READING PASSAGE:
>>>

The following operation dereferences a weak pointer.  The weak pointer
may have been finalized, so the operation returns a result code which
must be inspected before looking at the dereferenced value.

        deRefWeak# :: Weak# v -> State# RealWorld ->
                        (# State# RealWorld, v, Int# #)

Only look at v if the Int# returned is /= 0 !!

The higher-level op is

        deRefWeak :: Weak v -> IO (Maybe v)

Weak pointers can be finalized early by using the finalize# operation:

        finalizeWeak# :: Weak# v -> State# RealWorld ->
                           (# State# RealWorld, Int#, IO () #)

The Int# returned is either

        0 if the weak pointer has already been finalized, or it has no
          finalizer (the third component is then invalid).

        1 if the weak pointer is still alive, with the finalizer returned
          as the third component.

A {\em stable name/pointer} is an index into a table of stable name
entries.  Since the garbage collector is told about stable pointers,
it is safe to pass a stable pointer to external systems such as C
routines.

\begin{verbatim}
makeStablePtr#  :: a -> State# RealWorld -> (# State# RealWorld, StablePtr# a #)
freeStablePtr   :: StablePtr# a -> State# RealWorld -> State# RealWorld
deRefStablePtr# :: StablePtr# a -> State# RealWorld -> (# State# RealWorld, a #)

<<<

RECORD EXCERPTS:
>>>

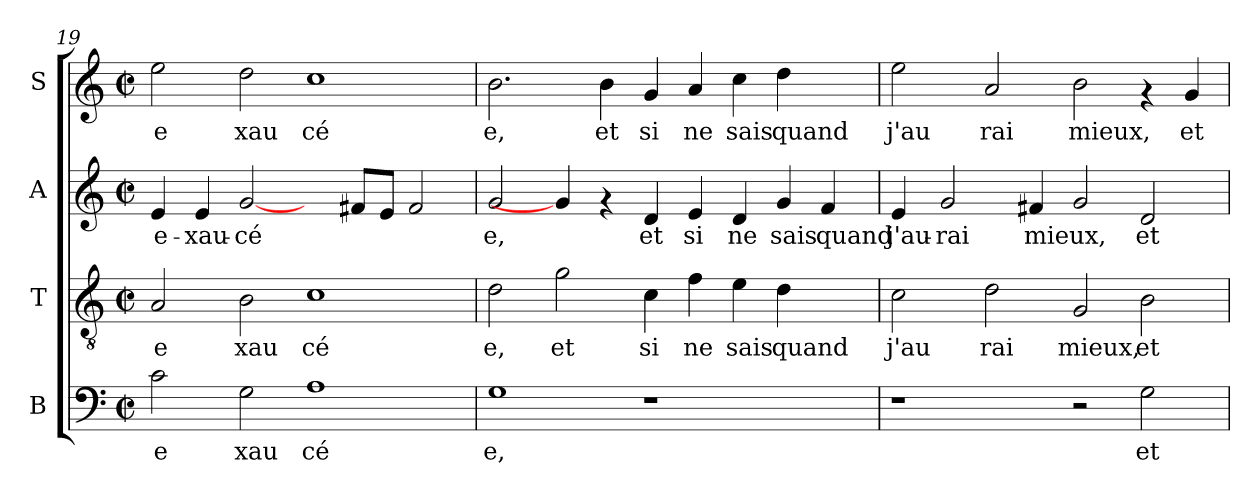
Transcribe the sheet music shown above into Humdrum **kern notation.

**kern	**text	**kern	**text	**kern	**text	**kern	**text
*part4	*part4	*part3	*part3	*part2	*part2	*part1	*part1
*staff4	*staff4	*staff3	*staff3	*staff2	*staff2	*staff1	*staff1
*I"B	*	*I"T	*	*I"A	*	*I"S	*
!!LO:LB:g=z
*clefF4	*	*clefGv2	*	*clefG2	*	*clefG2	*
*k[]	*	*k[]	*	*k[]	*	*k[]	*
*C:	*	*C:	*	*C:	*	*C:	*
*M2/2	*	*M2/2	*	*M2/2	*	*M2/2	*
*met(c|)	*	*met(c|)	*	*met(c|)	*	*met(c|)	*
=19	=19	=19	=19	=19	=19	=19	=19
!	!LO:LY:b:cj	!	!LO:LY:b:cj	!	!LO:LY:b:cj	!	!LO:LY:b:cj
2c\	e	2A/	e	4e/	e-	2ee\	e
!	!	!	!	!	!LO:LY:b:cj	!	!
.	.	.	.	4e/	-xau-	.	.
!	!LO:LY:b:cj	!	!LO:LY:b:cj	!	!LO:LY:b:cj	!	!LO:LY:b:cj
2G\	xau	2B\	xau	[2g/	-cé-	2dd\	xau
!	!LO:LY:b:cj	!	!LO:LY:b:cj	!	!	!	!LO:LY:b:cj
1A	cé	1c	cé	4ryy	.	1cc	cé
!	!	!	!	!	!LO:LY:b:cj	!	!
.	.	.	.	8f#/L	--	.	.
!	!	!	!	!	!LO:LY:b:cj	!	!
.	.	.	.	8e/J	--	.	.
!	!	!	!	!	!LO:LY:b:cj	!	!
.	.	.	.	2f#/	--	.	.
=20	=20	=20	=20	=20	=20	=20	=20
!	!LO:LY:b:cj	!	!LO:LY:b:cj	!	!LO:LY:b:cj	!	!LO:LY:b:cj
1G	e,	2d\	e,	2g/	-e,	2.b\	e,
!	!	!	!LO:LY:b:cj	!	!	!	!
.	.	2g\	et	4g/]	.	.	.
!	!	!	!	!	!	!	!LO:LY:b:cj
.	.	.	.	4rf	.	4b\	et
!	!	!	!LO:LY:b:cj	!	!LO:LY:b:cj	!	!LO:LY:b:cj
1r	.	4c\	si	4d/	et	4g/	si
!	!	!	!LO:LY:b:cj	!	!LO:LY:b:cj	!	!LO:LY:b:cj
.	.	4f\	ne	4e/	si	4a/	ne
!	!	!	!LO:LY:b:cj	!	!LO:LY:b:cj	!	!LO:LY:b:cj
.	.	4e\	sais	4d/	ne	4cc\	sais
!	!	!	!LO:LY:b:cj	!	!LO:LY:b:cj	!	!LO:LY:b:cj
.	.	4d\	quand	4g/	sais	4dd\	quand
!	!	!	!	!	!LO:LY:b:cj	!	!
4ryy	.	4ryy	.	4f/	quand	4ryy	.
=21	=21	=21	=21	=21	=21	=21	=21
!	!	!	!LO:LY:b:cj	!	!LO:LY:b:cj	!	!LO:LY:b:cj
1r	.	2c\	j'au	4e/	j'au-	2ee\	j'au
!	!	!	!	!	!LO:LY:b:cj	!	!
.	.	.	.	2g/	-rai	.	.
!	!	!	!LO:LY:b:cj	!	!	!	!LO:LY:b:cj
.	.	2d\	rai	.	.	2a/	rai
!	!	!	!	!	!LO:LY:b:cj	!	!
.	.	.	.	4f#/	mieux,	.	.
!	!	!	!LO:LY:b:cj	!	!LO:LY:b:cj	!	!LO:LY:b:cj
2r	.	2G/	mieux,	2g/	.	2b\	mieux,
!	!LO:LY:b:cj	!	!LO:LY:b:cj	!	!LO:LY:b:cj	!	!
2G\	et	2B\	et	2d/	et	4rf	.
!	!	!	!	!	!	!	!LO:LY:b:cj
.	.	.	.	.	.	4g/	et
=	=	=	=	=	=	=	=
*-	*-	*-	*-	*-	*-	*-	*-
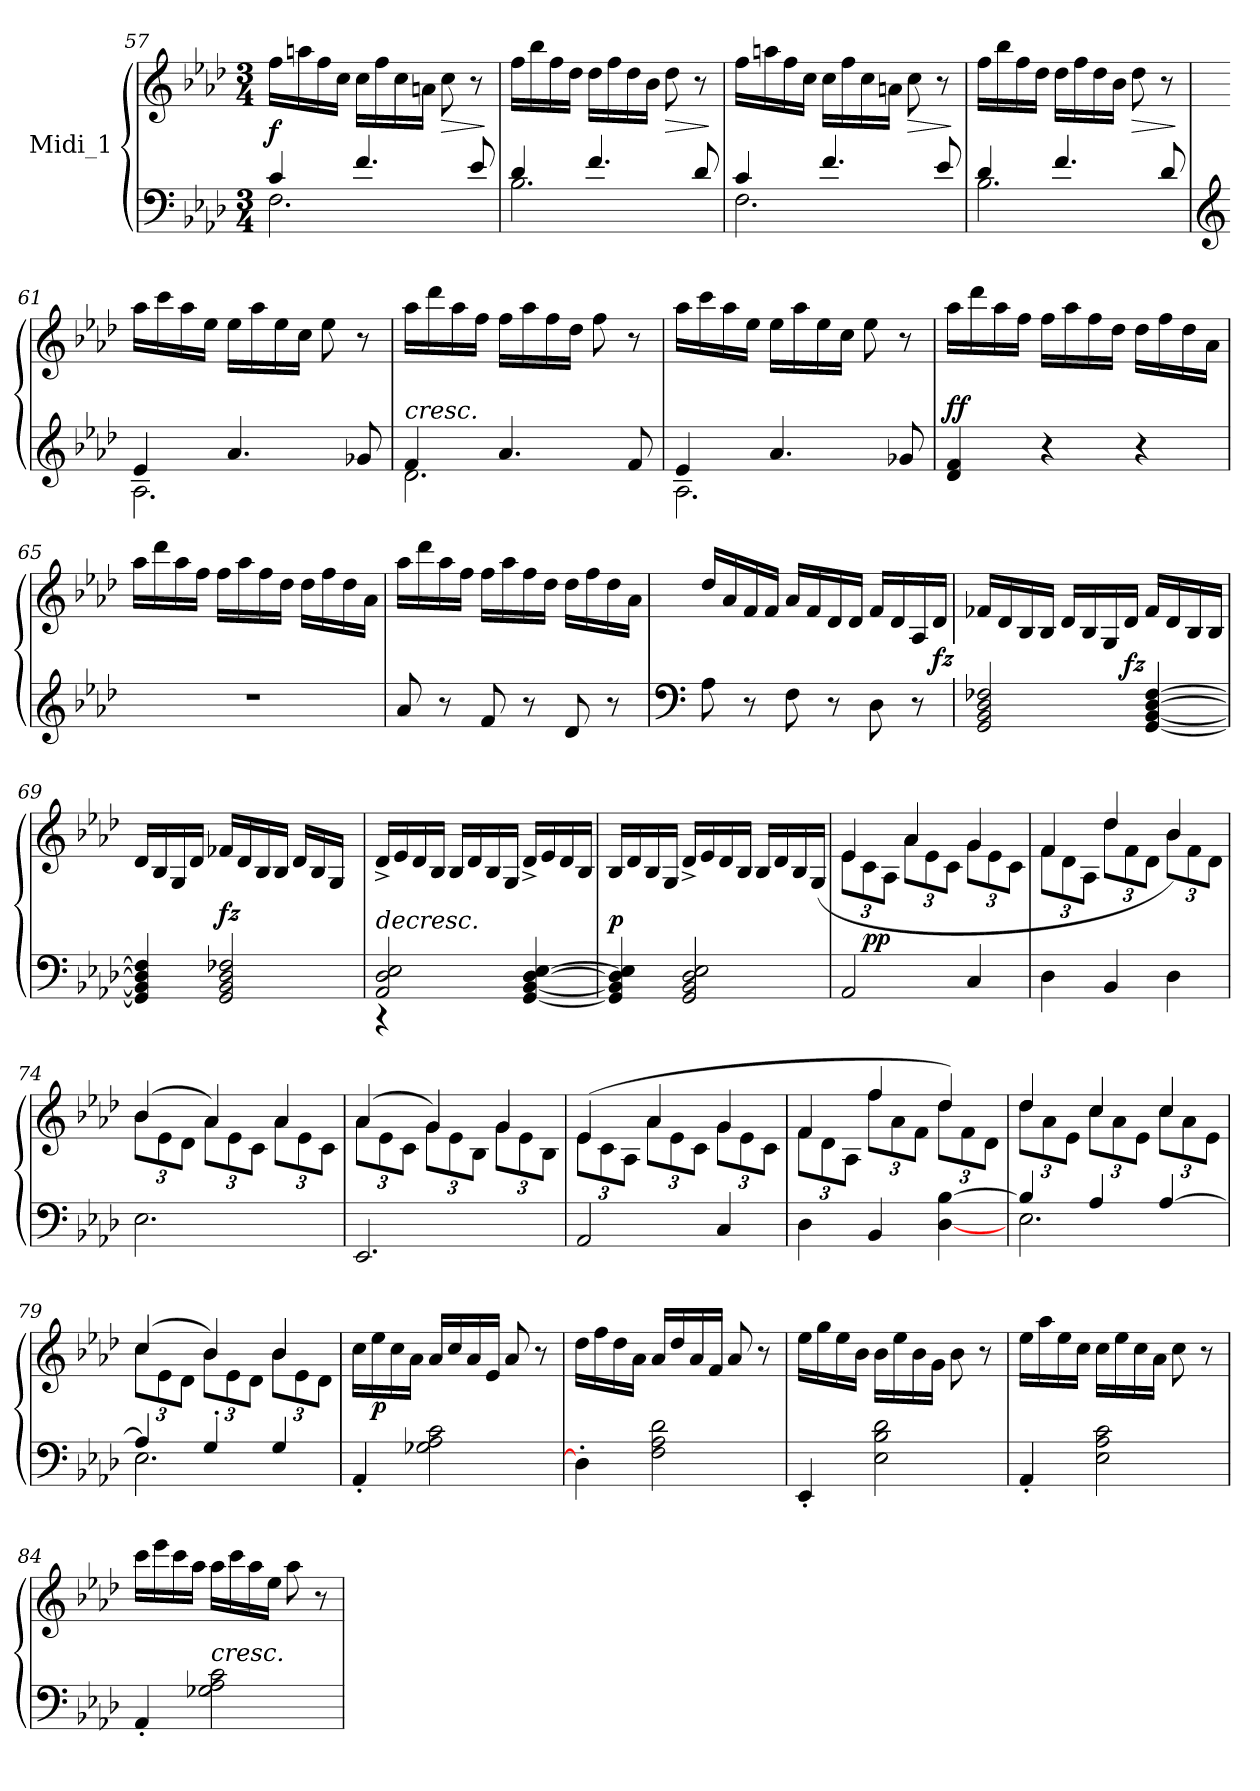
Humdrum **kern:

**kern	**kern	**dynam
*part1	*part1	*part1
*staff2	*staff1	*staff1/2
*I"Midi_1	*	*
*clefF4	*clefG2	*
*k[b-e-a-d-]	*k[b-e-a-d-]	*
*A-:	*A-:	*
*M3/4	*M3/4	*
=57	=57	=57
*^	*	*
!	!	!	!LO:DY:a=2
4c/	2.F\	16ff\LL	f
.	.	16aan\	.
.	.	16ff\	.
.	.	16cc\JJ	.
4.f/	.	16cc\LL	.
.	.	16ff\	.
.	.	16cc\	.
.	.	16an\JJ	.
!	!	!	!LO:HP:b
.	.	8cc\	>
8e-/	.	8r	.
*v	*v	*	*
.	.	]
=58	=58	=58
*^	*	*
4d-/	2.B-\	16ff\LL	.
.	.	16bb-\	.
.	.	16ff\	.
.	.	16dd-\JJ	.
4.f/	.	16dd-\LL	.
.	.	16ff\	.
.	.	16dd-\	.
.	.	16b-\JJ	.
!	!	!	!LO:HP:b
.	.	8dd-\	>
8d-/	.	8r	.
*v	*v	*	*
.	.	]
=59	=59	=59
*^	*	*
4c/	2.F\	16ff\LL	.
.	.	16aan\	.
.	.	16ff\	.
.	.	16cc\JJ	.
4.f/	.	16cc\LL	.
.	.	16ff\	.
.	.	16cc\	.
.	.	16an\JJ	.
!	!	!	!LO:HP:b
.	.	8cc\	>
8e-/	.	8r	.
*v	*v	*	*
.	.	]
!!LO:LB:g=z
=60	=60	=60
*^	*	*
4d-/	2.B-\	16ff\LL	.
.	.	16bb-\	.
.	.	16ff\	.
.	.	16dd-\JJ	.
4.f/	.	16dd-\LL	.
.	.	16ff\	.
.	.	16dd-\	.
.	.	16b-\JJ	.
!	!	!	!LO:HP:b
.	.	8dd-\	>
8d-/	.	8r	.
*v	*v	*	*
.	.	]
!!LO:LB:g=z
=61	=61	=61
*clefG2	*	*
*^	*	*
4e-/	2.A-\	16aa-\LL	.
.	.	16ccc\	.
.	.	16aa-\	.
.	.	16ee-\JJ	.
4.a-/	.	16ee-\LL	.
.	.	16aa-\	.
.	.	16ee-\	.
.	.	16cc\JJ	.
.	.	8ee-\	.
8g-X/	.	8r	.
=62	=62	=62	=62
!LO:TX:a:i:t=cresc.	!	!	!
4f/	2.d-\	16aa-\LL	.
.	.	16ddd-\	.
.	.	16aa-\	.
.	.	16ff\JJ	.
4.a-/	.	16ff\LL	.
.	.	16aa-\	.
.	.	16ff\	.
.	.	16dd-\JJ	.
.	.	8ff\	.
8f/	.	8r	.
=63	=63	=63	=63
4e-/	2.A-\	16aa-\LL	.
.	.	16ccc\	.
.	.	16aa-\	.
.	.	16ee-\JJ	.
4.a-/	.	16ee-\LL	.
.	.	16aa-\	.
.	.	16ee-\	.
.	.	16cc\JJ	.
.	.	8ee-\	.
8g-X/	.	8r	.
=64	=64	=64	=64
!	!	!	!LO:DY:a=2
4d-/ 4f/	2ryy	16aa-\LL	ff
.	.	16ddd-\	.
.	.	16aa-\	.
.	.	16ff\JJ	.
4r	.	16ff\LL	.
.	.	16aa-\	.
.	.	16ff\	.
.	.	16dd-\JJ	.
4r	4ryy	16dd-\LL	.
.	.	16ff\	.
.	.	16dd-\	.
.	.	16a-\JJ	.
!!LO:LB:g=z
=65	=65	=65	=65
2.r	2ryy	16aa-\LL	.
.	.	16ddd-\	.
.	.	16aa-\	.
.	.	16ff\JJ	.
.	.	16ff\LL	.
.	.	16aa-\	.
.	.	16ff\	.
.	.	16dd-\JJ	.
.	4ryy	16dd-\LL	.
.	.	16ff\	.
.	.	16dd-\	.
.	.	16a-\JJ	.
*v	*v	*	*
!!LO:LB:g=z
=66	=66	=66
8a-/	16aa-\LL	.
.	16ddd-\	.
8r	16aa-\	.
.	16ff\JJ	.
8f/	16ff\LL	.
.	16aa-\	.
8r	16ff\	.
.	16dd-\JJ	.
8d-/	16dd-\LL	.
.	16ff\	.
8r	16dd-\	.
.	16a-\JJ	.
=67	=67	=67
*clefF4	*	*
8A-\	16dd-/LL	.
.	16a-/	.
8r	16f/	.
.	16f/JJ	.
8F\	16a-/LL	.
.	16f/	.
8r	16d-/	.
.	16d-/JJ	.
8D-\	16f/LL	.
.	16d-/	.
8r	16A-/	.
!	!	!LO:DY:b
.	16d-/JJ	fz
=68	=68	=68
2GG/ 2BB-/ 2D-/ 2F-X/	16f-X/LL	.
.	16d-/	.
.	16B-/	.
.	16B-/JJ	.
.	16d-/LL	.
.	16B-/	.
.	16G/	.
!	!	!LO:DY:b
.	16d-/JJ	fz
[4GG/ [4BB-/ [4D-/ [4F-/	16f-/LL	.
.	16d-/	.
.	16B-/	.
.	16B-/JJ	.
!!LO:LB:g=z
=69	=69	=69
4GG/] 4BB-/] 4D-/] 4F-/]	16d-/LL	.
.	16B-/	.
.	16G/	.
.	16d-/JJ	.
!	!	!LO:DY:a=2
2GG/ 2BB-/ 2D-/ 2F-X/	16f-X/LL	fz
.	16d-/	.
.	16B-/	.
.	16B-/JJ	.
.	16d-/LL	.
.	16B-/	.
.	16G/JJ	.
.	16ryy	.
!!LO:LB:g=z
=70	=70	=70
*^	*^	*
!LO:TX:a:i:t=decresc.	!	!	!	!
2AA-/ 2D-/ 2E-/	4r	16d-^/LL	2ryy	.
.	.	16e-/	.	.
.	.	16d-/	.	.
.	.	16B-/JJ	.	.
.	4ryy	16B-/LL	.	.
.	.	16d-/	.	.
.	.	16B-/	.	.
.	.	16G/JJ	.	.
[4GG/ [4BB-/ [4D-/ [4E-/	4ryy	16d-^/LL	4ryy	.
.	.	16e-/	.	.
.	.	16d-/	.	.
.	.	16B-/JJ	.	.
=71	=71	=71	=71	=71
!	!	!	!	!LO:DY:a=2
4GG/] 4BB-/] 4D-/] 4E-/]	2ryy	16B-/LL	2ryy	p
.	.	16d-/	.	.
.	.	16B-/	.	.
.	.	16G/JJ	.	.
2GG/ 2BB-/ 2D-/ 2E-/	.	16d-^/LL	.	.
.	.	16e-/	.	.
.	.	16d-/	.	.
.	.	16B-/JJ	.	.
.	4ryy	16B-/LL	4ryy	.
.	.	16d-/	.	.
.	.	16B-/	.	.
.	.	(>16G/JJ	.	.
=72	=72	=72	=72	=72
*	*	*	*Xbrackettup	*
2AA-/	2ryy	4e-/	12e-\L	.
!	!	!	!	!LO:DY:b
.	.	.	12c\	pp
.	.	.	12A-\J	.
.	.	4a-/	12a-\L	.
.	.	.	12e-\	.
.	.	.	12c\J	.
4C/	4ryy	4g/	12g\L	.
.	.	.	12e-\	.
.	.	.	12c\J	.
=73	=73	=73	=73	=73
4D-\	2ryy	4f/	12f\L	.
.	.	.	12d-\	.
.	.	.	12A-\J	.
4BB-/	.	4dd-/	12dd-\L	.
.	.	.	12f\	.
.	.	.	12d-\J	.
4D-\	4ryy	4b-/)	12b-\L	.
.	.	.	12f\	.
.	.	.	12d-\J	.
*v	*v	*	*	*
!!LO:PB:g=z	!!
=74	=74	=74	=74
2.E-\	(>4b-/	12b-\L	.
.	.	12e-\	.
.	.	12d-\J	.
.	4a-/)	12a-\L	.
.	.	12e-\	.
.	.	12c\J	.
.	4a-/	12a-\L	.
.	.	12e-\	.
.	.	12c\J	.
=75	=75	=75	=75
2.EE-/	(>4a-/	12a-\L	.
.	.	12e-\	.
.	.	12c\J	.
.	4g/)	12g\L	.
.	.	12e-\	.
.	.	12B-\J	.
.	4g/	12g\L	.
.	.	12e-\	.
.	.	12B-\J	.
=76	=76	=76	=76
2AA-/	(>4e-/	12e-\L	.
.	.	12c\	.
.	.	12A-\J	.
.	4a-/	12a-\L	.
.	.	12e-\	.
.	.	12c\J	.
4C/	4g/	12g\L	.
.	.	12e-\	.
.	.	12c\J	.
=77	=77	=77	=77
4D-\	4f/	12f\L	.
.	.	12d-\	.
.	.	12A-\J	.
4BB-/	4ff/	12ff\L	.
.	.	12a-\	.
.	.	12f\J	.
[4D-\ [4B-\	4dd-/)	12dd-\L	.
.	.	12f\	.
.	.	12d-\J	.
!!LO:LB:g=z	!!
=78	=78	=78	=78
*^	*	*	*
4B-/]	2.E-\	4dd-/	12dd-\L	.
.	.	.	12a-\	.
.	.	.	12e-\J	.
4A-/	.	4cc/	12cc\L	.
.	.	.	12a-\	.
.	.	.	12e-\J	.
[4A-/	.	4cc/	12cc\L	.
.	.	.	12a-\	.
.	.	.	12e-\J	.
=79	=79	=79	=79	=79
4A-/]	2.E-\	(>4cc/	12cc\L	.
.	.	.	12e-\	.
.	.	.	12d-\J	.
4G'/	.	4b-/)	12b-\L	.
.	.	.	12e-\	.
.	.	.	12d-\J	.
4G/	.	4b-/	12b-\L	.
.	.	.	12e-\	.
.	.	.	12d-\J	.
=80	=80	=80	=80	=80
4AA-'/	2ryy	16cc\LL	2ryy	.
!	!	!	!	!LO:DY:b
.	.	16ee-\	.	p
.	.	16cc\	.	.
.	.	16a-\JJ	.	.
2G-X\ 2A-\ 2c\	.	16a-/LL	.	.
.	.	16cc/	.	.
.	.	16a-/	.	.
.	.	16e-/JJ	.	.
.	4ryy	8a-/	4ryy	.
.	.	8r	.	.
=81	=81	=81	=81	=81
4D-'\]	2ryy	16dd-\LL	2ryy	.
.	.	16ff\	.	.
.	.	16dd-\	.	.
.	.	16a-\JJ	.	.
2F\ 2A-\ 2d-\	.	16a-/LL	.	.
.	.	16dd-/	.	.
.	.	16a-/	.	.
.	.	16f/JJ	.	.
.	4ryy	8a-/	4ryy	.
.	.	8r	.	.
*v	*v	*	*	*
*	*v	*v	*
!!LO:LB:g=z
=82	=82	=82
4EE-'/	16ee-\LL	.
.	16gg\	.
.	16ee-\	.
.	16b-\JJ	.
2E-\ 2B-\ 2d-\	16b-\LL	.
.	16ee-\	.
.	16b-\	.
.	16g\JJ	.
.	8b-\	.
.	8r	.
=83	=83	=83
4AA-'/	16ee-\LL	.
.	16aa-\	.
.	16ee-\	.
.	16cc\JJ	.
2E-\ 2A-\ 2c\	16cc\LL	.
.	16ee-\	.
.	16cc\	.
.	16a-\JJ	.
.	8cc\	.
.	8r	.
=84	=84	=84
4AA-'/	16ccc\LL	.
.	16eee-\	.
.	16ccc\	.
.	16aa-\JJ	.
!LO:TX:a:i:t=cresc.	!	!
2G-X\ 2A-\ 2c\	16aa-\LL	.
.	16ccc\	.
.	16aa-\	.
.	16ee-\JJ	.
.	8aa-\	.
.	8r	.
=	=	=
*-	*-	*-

<<<

TASKS TO PERFORM:
1. In the passage on weak and stable pointers, write out the part that begins at the words "deRefWeak :: Weak" and stops after the words "Int#, IO () #)".
2. According to the passage on weak and stable pointers, why is it safe to pass a stable pointer to external systems such as C routines?
3. Carry on the passage on weak and stable pointers from the point where it ends.

EXPECTED ANSWERS:
1.
deRefWeak :: Weak v -> IO (Maybe v)

Weak pointers can be finalized early by using the finalize# operation:

        finalizeWeak# :: Weak# v -> State# RealWorld ->
                           (# State# RealWorld, Int#, IO () #)

2. It is safe because the garbage collector is told about stable pointers.

3.
eqStablePtr#    :: StablePtr# a -> StablePtr# a -> Int#
\end{verbatim}

It may seem a bit surprising that @makeStablePtr#@ is a @IO@
operation since it doesn't (directly) involve IO operations.  The
reason is that if some optimisation pass decided to duplicate calls to
@makeStablePtr#@ and we only pass one of the stable pointers over, a
massive space leak can result.  Putting it into the IO monad
prevents this.  (Another reason for putting them in a monad is to
ensure correct sequencing wrt the side-effecting @freeStablePtr@
operation.)

An important property of stable pointers is that if you call
makeStablePtr# twice on the same object you get the same stable
pointer back.

Note that we can implement @freeStablePtr#@ using @_ccall_@ (and,
besides, it's not likely to be used from Haskell) so it's not a
primop.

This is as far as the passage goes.